5. Responsibilities and duties – nominations related matters

  • To develop and use a skills matrix to help ensure the correct mix of skills is achieved when considering appropriate appointments for the Board so as to achieve the most appropriate balance of skills, qualifications, experience and background to effectively govern the Company;
  • Establishing and implementing a programme to regularly assess the performance of individual Directors, Board committees and the Board as a whole. The assessment of Board performance will take into account such factors as it deems appropriate;
  • Recommending to the Board individuals for nominations as members of the Board and its committees, including in relation to any shareholder nominations;
  • Assessing director independence;
  • Ensuring a letter of engagement is in place for new Directors;
  • Overseeing a new Director’s induction programme;
  • Overseeing the continuous education of existing Directors; and
  • Recommending to the Board the removal of any Director, subject to the provisions contained in the Constitution.

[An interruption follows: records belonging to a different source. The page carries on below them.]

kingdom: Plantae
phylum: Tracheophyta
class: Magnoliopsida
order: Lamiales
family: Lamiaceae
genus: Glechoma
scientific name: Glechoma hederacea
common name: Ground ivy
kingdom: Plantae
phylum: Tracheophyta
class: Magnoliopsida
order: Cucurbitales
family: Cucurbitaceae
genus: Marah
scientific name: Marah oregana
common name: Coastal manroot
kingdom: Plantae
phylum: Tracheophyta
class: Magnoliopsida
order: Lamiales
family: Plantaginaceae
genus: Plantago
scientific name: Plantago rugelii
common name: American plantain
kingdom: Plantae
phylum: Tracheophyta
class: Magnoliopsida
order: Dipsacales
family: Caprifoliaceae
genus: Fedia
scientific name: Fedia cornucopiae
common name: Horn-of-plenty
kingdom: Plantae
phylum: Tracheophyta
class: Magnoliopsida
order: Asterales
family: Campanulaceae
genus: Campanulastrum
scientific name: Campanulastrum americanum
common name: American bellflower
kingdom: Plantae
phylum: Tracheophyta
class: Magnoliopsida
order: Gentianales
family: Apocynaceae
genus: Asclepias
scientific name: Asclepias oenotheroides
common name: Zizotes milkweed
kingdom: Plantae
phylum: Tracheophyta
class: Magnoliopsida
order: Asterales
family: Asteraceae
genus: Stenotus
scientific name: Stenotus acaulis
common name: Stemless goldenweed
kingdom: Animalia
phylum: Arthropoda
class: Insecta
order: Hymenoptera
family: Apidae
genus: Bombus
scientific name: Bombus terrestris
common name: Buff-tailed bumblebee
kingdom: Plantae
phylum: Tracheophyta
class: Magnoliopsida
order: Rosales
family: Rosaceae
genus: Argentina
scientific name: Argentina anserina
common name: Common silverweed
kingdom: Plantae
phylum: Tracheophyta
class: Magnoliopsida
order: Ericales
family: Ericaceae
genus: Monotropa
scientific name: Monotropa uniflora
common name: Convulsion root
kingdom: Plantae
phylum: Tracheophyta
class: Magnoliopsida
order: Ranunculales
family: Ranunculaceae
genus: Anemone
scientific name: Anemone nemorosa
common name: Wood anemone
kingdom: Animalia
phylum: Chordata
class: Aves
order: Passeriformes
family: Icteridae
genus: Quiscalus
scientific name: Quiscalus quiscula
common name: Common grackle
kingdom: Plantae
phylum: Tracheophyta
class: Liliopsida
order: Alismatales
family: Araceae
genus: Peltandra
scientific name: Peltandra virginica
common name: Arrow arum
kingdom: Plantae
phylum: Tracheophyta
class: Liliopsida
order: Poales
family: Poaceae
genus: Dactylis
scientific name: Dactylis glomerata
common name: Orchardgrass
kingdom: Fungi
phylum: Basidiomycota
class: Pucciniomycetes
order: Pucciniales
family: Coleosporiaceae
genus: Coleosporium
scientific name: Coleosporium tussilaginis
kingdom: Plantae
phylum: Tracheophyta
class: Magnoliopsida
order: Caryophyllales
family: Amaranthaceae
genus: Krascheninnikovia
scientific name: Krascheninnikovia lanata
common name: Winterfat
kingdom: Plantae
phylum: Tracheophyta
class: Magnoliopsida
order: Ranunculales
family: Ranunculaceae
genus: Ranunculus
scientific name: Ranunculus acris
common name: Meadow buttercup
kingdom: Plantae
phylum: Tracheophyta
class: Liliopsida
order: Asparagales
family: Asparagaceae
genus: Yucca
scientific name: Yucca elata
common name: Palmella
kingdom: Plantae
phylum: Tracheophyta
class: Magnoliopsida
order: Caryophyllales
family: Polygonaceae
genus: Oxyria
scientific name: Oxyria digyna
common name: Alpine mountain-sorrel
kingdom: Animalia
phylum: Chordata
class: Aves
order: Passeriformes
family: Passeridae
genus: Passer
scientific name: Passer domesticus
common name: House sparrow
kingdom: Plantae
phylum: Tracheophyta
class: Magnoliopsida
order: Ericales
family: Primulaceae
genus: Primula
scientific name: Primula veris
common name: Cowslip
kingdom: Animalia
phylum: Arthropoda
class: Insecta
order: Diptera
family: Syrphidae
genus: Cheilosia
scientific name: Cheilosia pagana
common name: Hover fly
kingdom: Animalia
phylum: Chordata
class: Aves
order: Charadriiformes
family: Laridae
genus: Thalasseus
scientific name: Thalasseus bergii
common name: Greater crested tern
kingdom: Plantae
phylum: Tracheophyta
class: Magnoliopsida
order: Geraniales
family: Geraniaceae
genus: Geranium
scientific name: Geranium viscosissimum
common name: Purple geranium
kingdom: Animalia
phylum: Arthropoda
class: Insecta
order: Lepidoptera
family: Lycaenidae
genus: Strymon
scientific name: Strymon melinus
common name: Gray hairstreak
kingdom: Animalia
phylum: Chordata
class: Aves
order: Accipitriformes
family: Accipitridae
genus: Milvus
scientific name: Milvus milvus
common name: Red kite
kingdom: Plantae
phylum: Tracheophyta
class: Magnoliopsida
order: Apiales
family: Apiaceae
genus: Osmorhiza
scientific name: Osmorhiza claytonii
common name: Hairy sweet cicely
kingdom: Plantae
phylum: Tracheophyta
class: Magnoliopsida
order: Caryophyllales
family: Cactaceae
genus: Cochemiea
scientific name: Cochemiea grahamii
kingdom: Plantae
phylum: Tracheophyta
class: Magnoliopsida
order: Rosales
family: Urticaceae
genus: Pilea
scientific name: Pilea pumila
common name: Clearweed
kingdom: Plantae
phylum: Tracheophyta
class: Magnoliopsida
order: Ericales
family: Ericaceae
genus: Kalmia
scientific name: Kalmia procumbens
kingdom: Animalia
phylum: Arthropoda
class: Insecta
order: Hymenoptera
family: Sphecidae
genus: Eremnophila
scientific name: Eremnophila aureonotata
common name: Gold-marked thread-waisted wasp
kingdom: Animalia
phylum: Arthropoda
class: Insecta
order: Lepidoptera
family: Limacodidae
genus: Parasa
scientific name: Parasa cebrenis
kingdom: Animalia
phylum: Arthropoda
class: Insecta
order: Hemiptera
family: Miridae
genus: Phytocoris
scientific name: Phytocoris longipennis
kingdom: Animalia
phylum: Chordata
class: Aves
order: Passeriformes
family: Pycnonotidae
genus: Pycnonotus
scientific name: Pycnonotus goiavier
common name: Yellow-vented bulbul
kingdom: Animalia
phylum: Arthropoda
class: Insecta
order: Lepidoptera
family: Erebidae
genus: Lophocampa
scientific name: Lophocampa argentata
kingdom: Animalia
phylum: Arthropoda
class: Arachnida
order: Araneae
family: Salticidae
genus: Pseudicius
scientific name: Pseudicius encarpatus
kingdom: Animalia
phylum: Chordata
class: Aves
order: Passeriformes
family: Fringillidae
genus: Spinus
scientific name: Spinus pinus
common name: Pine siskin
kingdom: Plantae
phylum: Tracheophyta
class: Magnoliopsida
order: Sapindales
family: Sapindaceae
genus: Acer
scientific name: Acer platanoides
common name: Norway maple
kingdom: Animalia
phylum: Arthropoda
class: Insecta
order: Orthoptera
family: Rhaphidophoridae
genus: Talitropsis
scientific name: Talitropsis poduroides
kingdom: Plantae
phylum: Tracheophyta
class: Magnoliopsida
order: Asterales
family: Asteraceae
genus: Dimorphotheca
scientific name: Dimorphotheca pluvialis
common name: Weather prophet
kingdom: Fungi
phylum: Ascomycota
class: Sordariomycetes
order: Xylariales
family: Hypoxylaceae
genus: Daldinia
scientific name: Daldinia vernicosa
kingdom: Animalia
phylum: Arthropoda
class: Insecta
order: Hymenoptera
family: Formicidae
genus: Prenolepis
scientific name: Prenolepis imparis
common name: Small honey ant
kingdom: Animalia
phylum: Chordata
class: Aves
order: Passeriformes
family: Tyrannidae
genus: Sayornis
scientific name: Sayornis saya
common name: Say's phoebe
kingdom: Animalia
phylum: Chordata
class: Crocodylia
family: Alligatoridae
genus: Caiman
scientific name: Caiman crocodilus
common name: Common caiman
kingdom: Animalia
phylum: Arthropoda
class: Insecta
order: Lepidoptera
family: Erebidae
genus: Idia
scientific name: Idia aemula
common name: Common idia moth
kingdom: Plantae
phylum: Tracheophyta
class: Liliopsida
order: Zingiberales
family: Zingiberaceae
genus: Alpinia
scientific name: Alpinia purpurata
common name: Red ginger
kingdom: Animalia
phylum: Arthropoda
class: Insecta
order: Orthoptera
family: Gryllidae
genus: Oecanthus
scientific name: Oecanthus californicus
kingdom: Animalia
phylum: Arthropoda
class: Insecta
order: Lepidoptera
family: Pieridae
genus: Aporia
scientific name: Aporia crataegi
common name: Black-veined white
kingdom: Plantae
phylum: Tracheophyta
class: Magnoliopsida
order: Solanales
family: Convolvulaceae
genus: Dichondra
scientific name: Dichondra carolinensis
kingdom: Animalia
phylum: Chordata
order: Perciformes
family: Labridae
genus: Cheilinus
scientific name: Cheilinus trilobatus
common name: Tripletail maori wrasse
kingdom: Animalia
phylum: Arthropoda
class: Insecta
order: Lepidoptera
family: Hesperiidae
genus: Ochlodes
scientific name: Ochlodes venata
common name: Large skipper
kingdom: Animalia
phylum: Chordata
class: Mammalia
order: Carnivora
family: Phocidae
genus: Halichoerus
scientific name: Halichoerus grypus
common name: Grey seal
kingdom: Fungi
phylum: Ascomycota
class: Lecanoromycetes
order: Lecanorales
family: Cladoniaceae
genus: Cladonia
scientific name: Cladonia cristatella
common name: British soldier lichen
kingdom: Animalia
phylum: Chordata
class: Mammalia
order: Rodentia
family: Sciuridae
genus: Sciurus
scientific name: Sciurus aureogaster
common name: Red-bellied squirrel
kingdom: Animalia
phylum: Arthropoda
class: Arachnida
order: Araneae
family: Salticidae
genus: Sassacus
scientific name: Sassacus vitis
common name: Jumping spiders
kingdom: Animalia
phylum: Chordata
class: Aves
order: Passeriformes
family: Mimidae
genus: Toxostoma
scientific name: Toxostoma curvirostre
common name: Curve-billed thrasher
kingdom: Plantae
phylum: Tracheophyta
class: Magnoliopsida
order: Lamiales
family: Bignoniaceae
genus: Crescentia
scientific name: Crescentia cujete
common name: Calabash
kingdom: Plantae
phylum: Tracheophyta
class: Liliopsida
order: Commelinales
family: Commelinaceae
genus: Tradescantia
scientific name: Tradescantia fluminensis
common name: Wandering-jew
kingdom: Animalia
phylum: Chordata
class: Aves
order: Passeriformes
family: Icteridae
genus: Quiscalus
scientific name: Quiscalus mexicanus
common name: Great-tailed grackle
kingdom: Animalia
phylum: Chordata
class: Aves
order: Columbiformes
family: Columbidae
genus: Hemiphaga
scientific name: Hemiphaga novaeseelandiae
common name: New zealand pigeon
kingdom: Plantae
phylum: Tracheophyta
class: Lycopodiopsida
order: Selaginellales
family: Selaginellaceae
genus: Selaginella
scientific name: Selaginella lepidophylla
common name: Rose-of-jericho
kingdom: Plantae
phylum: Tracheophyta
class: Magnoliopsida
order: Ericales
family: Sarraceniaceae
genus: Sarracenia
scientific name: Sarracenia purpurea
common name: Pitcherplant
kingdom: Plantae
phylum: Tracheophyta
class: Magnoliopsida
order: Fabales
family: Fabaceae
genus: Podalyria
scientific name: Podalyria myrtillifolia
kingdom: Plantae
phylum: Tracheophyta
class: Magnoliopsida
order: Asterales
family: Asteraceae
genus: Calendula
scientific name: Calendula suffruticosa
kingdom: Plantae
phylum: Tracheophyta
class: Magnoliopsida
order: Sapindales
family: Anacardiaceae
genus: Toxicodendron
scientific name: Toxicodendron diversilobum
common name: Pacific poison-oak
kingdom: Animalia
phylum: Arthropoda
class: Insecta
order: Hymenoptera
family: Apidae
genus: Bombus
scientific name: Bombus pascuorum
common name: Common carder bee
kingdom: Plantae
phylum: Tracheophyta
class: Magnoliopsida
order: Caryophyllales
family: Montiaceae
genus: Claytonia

6. Procedure for director nominations

The following procedure will be adopted in respect of director nominations:

  • proper checks will be conducted as to qualifications, credentials, experience, education, criminal record and bankruptcy history;
  • key information about an individual will be provided to shareholders to assist their decision as to whether or not to elect or re-elect the candidate, including biographical details, relevant skills and experience, and any other material directorships that they hold;
  • where the candidate is standing for the first time, any material adverse information revealed by the checks about the candidate will be provided to shareholders.

7. Power and Authority

The Committee may exercise the following delegated authorities on behalf of the Board:

  • Authorise any annual payment of short-term incentives in accordance with authorities established by the Board;
  • Approve all employment agreements, remuneration policies, remuneration structures, remuneration changes and incentive payments of the Chief Executive’s direct reports;
  • Approve any matter affecting the employment of the Chief Executive’s direct reports required as part of the standard approval policy.
  • Respond to any request for advice or approve any recommendation of the Chief Executive pertaining to human resources or remuneration matters applying to the general staff.

The Committee may delegate any of its responsibilities to the Chair of the Committee from time to time and on such conditions as the Committee considers appropriate.  The Committee is authorised by the Board to investigate any activity covered by its roles.
The Committee members may communicate with any Company employee to seek any information they require in order for the Committee to carry out its role.  The Committee and each member of the Committee shall have the authority of the Board to:

  • Retain, terminate and consult with outside or other independent external advisers (including legal and remuneration consultants) at the Company’s expense;
  • Secure the attendance at meetings of outside parties with relevant experience where the Committee or a Committee member deems it necessary to carry out the functions of the Committee.

8. Reliance

Committee members are entitled to rely on Company executives on matters within their responsibility and on external professionals on matters within their area of expertise and may assume the accuracy of information provided by such persons, so long as the Committee member is not aware of any reasonable grounds upon which such reliance or assumption may be inappropriate.